Provided text –
To secure loans from the International Monetary Fund across globe by any country especially Pakistan having hefty debt burden of external loans has to obey series of conditions to remain afloat in the global financial markets and procure fresh loans from the donor agency. It appeared that the decision of the former Finance Minister Asad Umar while delivering speech on number of occasions said that government would strike deals on our terms and would not risk our sovereignty while going for an agreement. Even the former finance minister said that arrangement of 12 billion dollars has been made to pay off external obligations which gave a general idea that government would strike deal according to their on whims and wishes. But whenever the countries, institutions or even an individual is seeking loan one could not set their own terms, rather the donor financial institutions or donor agency would disburse funds according to their conditions.
This delay in procuring loans from the international donor agency has further tarnished the image of the country and battered the economy, making huge cracks, in simple words a lost opportunity. To rescue from the collapse and to give support to our sagging economy like Pakistan we don’t have any alternate solution but to grab hands of International Monetary Fund for loans. The delay on part of the former finance minister Asad Umar has made heavy dents on the country’s economic structure.
There has been series of misgivings that have happened in the last six months. Before the elections most of the knowledgeable community having financial literacy were of the opinion that Pakistan has to seek loans from the International Monetary Fund. Moreover since long even a layman was aware that association of Asad Umar with Imran Khan (now the Prime Minister of Pakistan) would surely result in him being the finance minister. With the financial freedom and continuous placing of data by the State Bank of Pakistan, Pakistan Bureau of Statistics, Federal Board of Revenue and Economic Affairs Division one could easily have gauged the state of the economy. Where we are standing and what we have to do to arrest the continuous declining trend in the economy and what immediate steps or measures were required for the country’s economy. Unfortunately no such preparation was done by the Finance Minister.
However, delay in the decision to shake hands with the IMF caused great pain to the country’s economy which resulted in the slowing down of financial activity where all the sectors received heavy battering. Several businessmen across the board claimed that business activity has slowed down a lot. From real estate business, to construction, purchasing of mobile phones, buying and selling of shares, production slowdown in steel products, cement, textile flows, increase in the losses of the state-run companies, increase in unemployment, rise in the circular debt, dismal performance of exports, drop in revenue collection and sluggish trend in foreign investment. The government’s delay in agreement in November with the International Monetary Fund has brought us to the present turmoil. Moreover the IMF could have been tamed in November easily on the ground that we had just joined the bandwagon and need time to restore the financial adaptability. Now the conditions which have been orchestrated by the IMF have been focused to remove the ills in our economy and state-run companies.

Given information –
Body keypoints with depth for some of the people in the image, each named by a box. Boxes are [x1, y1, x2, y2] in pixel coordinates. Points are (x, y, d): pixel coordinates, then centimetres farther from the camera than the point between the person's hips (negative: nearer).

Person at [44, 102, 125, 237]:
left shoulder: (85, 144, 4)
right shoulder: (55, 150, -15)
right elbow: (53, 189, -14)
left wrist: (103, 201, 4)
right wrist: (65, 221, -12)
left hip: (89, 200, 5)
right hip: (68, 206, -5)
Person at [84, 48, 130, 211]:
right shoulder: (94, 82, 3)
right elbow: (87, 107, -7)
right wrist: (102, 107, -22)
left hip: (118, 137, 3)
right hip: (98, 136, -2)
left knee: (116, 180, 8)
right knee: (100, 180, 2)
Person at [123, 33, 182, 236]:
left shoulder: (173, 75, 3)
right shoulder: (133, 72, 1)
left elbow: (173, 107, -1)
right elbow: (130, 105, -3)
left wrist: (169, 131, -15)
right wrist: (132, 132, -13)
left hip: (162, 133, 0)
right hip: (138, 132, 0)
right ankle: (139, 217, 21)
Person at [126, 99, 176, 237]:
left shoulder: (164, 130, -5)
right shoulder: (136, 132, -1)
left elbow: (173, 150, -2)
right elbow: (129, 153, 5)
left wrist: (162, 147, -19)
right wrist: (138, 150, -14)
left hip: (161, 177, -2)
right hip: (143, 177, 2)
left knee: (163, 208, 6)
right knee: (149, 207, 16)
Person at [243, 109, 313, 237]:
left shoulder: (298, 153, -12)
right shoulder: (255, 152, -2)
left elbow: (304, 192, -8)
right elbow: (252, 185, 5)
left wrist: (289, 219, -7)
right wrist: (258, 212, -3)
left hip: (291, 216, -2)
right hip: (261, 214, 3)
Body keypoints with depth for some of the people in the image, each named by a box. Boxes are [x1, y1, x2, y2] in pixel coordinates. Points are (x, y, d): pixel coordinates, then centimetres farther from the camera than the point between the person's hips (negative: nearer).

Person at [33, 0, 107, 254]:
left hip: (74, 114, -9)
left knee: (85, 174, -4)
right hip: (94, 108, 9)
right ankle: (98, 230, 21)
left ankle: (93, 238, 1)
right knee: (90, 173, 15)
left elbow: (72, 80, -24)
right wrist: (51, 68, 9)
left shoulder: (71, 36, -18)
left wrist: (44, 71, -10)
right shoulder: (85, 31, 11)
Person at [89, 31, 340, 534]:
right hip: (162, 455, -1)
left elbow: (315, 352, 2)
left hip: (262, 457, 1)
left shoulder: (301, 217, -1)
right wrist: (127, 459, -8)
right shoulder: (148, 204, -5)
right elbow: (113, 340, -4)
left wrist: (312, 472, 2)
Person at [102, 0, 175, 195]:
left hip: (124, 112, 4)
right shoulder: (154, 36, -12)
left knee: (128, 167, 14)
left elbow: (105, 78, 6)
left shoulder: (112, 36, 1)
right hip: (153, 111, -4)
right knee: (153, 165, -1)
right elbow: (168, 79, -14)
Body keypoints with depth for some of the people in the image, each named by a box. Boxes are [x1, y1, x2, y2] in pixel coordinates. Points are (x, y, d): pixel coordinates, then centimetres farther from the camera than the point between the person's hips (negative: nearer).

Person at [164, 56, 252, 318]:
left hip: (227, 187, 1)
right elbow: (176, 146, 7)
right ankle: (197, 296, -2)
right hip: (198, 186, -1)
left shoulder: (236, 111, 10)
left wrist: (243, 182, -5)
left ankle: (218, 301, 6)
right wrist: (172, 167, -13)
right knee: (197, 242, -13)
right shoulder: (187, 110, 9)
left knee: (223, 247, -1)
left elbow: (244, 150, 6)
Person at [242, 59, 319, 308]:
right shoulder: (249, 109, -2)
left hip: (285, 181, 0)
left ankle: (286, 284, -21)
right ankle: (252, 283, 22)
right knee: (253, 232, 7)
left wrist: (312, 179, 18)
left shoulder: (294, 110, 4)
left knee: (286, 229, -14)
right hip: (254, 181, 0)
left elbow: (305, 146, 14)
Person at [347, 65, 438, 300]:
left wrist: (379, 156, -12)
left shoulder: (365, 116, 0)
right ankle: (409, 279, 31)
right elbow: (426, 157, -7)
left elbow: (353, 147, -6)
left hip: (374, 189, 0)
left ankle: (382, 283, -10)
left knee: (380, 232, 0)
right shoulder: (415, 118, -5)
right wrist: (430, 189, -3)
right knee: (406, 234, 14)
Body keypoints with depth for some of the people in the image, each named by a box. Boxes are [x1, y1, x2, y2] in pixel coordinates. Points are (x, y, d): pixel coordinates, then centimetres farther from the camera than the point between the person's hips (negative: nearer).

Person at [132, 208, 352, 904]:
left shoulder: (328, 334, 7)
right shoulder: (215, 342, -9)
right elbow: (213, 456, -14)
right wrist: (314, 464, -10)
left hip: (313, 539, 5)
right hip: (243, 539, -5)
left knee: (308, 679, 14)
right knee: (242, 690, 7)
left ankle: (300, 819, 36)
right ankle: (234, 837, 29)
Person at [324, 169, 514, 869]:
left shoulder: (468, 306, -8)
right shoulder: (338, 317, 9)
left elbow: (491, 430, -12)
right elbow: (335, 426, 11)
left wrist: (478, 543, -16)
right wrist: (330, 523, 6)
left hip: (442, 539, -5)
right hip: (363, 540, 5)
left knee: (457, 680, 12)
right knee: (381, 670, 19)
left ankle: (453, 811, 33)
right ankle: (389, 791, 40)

Exercise requirements – Return, word for word, the stretch of the text on Pakistan's IMF loans from "This delay in" through "country’s economic structure.".

Result of this exercise –
This delay in procuring loans from the international donor agency has further tarnished the image of the country and battered the economy, making huge cracks, in simple words a lost opportunity. To rescue from the collapse and to give support to our sagging economy like Pakistan we don’t have any alternate solution but to grab hands of International Monetary Fund for loans. The delay on part of the former finance minister Asad Umar has made heavy dents on the country’s economic structure.